Both sugar and vegetable oils are individually risks for obesity:

  • Stephan did a nice post a few years back, “Vegetable Oil and Weight Gain,” discussing a couple of studies showing that both rats and humans get fatter the more polyunsaturated fat they eat.
  • Dr. Richard Johnson and colleagues did a review of the evidence for sugar (fructose) as a cause of obesity in the American Journal of Clinical Nutrition a few years ago. [1]

What the animal studies show us is that when fructose and vegetable oils are consumed together, they multiply each other’s obesity-inducing effects.

Here are a few pictures illustrating the correlation between polyunsaturated fat consumption, fructose consumption, and obesity.

Here is the Johnson et al chart showing historical fructose consumption in the UK and US [1]:

Here is Stephan’s chart showing historical polyunsaturated fat consumption in the US:

And here are obesity rates in the US:

Cereal Grains

It’s a common observation that the toxic grains, especially wheat, can produce a potbelly or “beer belly.” Rice doesn’t seem to do that.

There is epidemiological evidence for this effect. Here, for instance, is obesity prevalence by country from the World Health Organization Global Infobase:

Note the low obesity prevalence in the rice eating countries of China, India, Japan, Indonesia, and southeast Asia; and in sub-Saharan Africa, where a diversity of starch sources are eaten, including manioc/cassava, sorghum, millet, rice, maize, and wheat. The highest obesity prevalence is found in wheat-eating countries.

This correlation persists within countries. In the China Study, the correlation of wheat consumption with BMI was 56%, whereas the correlation of total calorie intake with BMI was only 13%. (Since total calorie intake is correlated with muscle mass, total calorie intake may be completely uncorrelated with fat mass. It’s not how much you eat, but how much wheat!)

Similar outcomes occur in mice. I can’t find any mouse studies comparing wheat to rice, but I did find one comparing wheat to rye [4]. Wheat was far more obesity-inducing than rye:

Body fat percentage was 20.2% in the wheat group, 13.7% in the rye group; fasting insulin was 126 pM in the wheat group, 90 pM in the rye group; and fasting cholesterol, triglycerides, and free fatty acids were higher in the wheat group.

In short:  wheat made mice fatter, more insulin resistant, and more dyslipidemic than rye.

Just for fun here’s a picture comparing fat tissue in the rye (left) versus wheat (right) fed mice:

I believe that rice would have done even better than rye, but I was unable to find a paper directly comparing rice vs wheat or rye.

Why We Get Fat

This brings me to a point of difference with Gary Taubes. Although glucose is toxic in high doses, the body has an extensive machinery for disposing of excess glucose. As we discussed in our last post, all tissues of the body participate in glucose disposal. Dietary glucose is not likely to do much damage unless the body’s glucose-disposal machinery has been damaged by other toxins first.

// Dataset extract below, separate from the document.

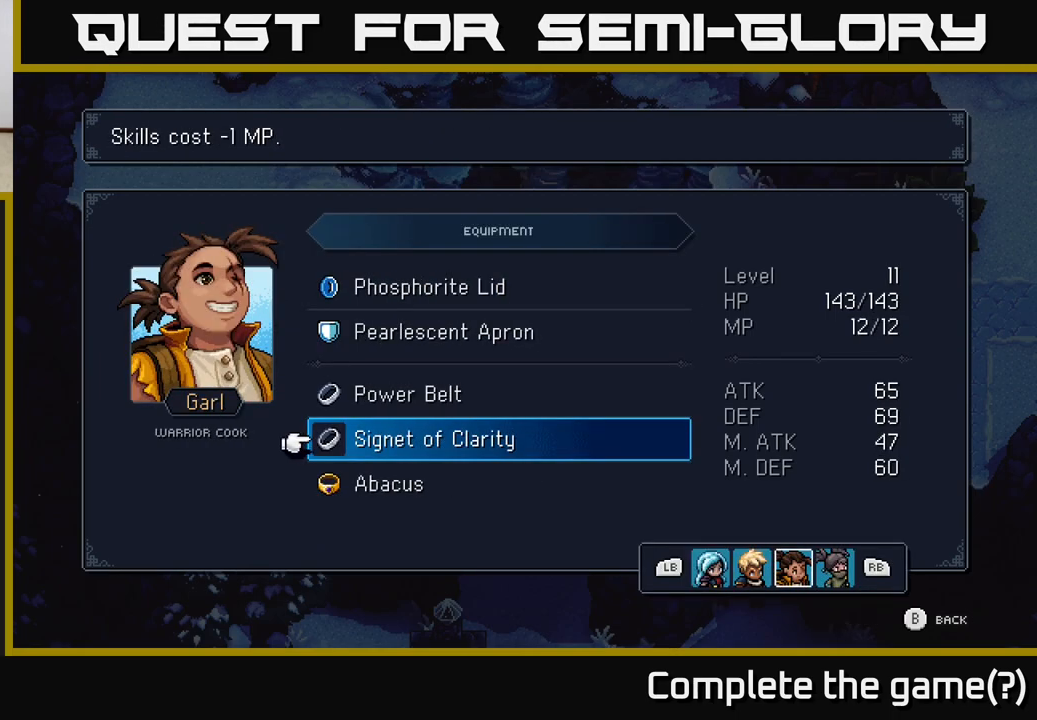
{"buttons": ["DPAD_UP"], "left_stick": "center", "right_stick": "center", "events": [[450, "DPAD_UP", "down"]]}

Obesity is caused not by carb calories per se, but by natural plant toxins. Plants, not carbs, make you fat!

It’s possible, by the way, that differing toxicities among grains could be responsible for epidemiological evidence favoring “whole grains” over “refined grains.” In America, products made with refined grains are usually 100% wheat; but products made with whole grains are often of mixed origin (“7 grain bread”). Since wheat is the most obesity-inducing grain, dilution of wheat content may be masking the toxicity of whole grains.


Certain toxic foods seem to be very effective at causing obesity:  vegetable oils, fructose, and wheat. Along with malnourishment (for instance, by choline deficiency) and infectious disease, food toxins are why we get fat.

The first step in any weight loss effort, therefore, ought to be removal of these toxic foods from the diet. Removing these toxins may not cure obesity; but without this step a cure is unlikely.


[1] Johnson RJ et al. Potential role of sugar (fructose) in the epidemic of hypertension, obesity and the metabolic syndrome, diabetes, kidney disease, and cardiovascular disease. Am J Clin Nutr. 2007 Oct;86(4):899-906.

[2] Andersson U et al. Metabolic effects of whole grain wheat and whole grain rye in the C57BL/6J mouse. Nutrition. 2010 Feb;26(2):230-9.